Questa evoluzione - come ovvio, ha avuto in ogni caso un impatto sul reticolo di aziende del polo. Nell'inchiesta pubblicata vent'anni fa dal Sole 24 Ore, «si fotografavano 130-150 aziende capaci di un ciclo completo della lavorazione - spiega Rosanna D'Archi, che da sempre segue il comparto, un'istituzione di Assindustria Avellino -. Le altre, circa il doppio, si occupavano di singole fasi di lavorazione».

In totale, all'epoca, erano circa 3.500 gli occupati. Il fatturato oscillava tra gli 800 e i mille miliardi di vecchie lire. Nel 2012, considerando anche gli effetti dello tsunami recessivo ancora in piena espansione, Assindustria conta 89 aziende che effettuano il ciclo completo della lavorazione, che salgono a 129 se si contemplano anche quelle che si occupano dei prodotti chimici e dei servizi a sostegno del polo. Gli addetti sono scesi a 1.800-2mila unità e il fatturato non supera i 350-400 milioni annui, di cui poco più di un centinaio derivanti dall'export (dati Osservatorio nazionale dei distretti italiani).
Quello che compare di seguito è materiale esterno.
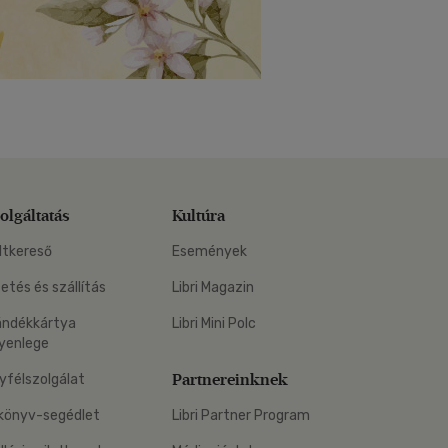
olgáltatás
Kultúra
ltkereső
Események
zetés és szállítás
Libri Magazin
ándékkártya
Libri Mini Polc
yenlege
Partnereinknek
yfélszolgálat
könyv-segédlet
Libri Partner Program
Anche perché sono scomparsi alcuni marchi storici del distretto (come la Albatros, la Conceria Iuliani e la Map) e altri sono in difficoltà. E le dimensioni delle singone aziende si sono targettizzate verso il basso: in media 10-20 dipendenti con punte, per le sigle più strutturate, di 45 addetti.

Restano invece immutati i mercati di approvvigionamento delle materie prime (Medio Oriente, Gran Bretagna, Nuova Zelanda, Nigeria e Sudafrica) - che però adesso impongono l'acquisto di semilavorati spazzando via tutta una parte della filiera indigena - e le piazze di sbocco: i pellami per calzature e pelletteria sono destinati quasi esclusivamente al mercato domestico, mentre quelli per l'abbigliamento sono destinati prevalentemente a varcare i confini per raggiungere Germania, Stati Uniti, Cina, Corea del Sud e Turchia.